Expected fracture areas (red) in PEEK and PE implants, under an impact force of 1000 N: (A) Static analysis, and (B) Fatigue analysis.

Fig. 19
figure 19

Principal stress vectors of the left lung using alumina and PE implants, under: (A) Normal breathing, and (B) Impact force. Red arrows (tension) and blue arrows (compression).

Finally, it was concluded that in the chest wall reconstruction process, semi-stiff implants (CFP 30%) and stiff implants (zirconia and CFP 60%) can be utilized as titanium alternatives to reconstruct the defective portions of cartilages and ribs. These implants are characterized by excellent properties and compatibility and are not linked to clinical issues. In addition, they are safe for surrounding structures, do not cause inflammation, and are not subjected to deformation or fracture under sudden impact forces. Furthermore, CFP 30% and CFP 60% composites have a wide range of mechanical, surface, and physical properties and can be fabricated in different shapes. Three key benefits arise from using these polymeric composites: improved performance, reduced total system cost, and expanded design freedom26,27,28,29.

The limitations of this study included the assumption that the biological materials (ribs, cartilage, and lungs) were homogenous and isotropic. It is important to note this limitation when interpreting the results, as bone and lungs are more complex and anisotropic99,100,101. Additionally, full osseointegration of the implants with the surrounding ribs and cartilages was expected, but may not be achievable in actual clinical settings. Other limitations revolved around the design and placement of the implants, as any adjustments could impact the outcomes. Furthermore, the method for determining the load and boundary conditions was theoretical and may not accurately reflect real-world clinical scenarios.

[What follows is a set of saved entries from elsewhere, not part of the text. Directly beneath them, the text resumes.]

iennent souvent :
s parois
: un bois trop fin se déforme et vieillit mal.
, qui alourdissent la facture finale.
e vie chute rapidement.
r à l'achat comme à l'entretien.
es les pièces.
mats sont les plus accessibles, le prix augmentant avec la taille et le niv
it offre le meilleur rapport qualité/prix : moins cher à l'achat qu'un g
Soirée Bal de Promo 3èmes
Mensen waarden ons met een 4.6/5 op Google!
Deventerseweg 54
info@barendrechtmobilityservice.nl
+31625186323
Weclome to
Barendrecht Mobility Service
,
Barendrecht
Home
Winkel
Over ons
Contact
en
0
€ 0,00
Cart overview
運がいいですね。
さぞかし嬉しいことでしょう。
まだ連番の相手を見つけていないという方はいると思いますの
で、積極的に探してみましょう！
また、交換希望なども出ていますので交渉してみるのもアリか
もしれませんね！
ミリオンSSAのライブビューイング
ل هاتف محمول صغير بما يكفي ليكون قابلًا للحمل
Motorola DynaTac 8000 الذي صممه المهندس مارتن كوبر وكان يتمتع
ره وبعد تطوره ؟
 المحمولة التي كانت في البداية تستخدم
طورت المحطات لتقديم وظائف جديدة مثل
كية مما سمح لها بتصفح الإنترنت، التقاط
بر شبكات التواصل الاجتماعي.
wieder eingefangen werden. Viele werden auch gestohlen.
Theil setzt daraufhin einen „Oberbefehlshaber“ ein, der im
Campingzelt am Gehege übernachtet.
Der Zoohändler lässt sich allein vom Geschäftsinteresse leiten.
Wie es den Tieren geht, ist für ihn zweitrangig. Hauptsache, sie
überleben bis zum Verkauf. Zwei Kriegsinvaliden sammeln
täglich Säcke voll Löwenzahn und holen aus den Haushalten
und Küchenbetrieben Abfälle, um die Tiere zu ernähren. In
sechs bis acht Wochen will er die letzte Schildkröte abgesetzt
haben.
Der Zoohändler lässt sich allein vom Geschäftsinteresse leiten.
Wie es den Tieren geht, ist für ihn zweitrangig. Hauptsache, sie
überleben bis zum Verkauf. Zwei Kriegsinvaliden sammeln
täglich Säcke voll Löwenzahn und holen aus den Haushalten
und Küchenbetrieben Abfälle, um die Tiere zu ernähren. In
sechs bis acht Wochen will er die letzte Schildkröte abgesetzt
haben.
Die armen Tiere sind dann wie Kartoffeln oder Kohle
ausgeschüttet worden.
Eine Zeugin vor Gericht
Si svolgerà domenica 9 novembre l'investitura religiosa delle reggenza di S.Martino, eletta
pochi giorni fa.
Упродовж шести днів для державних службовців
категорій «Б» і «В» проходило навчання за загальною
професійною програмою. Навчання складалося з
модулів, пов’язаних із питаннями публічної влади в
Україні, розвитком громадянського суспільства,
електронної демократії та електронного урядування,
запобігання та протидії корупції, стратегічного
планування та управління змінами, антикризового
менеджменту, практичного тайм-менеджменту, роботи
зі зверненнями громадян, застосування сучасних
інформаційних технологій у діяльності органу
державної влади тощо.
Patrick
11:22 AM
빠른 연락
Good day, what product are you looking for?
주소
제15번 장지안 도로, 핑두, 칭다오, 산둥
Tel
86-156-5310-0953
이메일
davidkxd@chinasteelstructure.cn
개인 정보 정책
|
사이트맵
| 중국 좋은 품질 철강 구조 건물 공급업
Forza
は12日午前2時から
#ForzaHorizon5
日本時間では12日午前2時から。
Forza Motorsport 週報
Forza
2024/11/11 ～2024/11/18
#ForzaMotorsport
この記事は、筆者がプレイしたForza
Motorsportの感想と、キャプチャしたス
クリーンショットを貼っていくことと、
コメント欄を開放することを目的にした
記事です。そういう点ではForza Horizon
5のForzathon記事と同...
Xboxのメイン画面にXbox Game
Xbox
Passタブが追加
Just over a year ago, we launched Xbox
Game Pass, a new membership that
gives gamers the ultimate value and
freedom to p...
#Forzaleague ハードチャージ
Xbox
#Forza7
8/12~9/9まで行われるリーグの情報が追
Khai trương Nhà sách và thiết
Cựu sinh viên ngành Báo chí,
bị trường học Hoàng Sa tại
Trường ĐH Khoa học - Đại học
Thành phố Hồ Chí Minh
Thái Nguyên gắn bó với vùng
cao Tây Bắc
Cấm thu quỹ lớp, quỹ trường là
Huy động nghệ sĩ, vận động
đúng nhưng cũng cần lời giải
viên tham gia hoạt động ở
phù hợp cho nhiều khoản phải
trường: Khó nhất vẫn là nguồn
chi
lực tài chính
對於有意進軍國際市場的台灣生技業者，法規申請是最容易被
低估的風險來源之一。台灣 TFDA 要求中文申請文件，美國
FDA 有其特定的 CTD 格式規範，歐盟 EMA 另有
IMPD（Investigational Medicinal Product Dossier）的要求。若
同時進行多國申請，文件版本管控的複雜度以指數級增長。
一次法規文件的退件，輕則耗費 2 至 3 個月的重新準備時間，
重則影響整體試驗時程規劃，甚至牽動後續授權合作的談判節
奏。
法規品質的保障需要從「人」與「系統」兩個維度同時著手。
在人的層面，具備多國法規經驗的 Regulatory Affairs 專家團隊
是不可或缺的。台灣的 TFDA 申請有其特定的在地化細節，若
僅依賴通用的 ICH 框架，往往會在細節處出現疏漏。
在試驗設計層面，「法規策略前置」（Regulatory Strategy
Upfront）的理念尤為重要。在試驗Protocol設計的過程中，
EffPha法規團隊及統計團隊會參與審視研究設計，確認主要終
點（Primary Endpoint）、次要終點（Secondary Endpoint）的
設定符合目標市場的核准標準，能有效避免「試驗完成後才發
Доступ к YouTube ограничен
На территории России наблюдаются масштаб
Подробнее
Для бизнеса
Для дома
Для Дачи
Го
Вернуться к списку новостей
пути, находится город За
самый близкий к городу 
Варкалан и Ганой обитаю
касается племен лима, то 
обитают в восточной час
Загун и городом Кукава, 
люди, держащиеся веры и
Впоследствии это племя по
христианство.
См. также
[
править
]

Further experimental and surgical studies, as well as dynamic finite element investigations (such as breathing during sleep in worst-case postures), are necessary in the future to explore other cases of chest wall defects.

Conclusion

The purpose of this research was to develop a reconstruction process for ribs and cartilages using artificial implants made of different materials instead of metals, and to analyze their mechanical performance using the finite element method (FEM). The materials used for the implants were alumina, zirconia, PEEK, polyethylene PE, and carbon fiber-reinforced PEEK (30% and 60%). Stress evaluations were conducted on the implants, screws, ribs, cartilages, and lungs under two different loading scenarios: normal breathing and exposure to an impact force from an accident following chest wall reconstruction. Based on the results and within the limitations of the current study, the following conclusions were drawn:

  1. 1.

    Stiff alumina and zirconia implants produced the least stresses and strains on the surrounding cartilages and lungs, and the highest stresses and strains on the surrounding ribs.

  2. 2.

    Soft PEEK and PE implants produced the highest stresses and strains on the surrounding cartilages and lungs, and the lowest stresses and strains on the surrounding ribs.

  3. 3.

    The stresses distributed in the ribs, cartilages, and lungs using carbon fiber-reinforced PEEK (30% and 60%) implants were similar to those using titanium implants.

  4. 4.

    Under static analysis, alumina, PEEK, and PE implants were susceptible to fracture as the generated tensile stresses exceeded their tensile yield strengths.

  5. 5.

    In the fatigue study, under normal breathing conditions, all materials had life cycles of at least 1010, with safety factors above one, indicating that no implant would fail.

  6. 6.

    In the fatigue study, under impact force, alumina, PEEK, and PE implants failed as the maximum equivalent alternating stresses exceeded their fatigue limits in specific regions (e.g., ends of implants), resulting in safety factors of less than one.

  7. 7.

    By utilizing all implants, the tensile and compressive stresses and strains on the ribs, cartilages, and lung were within the allowable limits.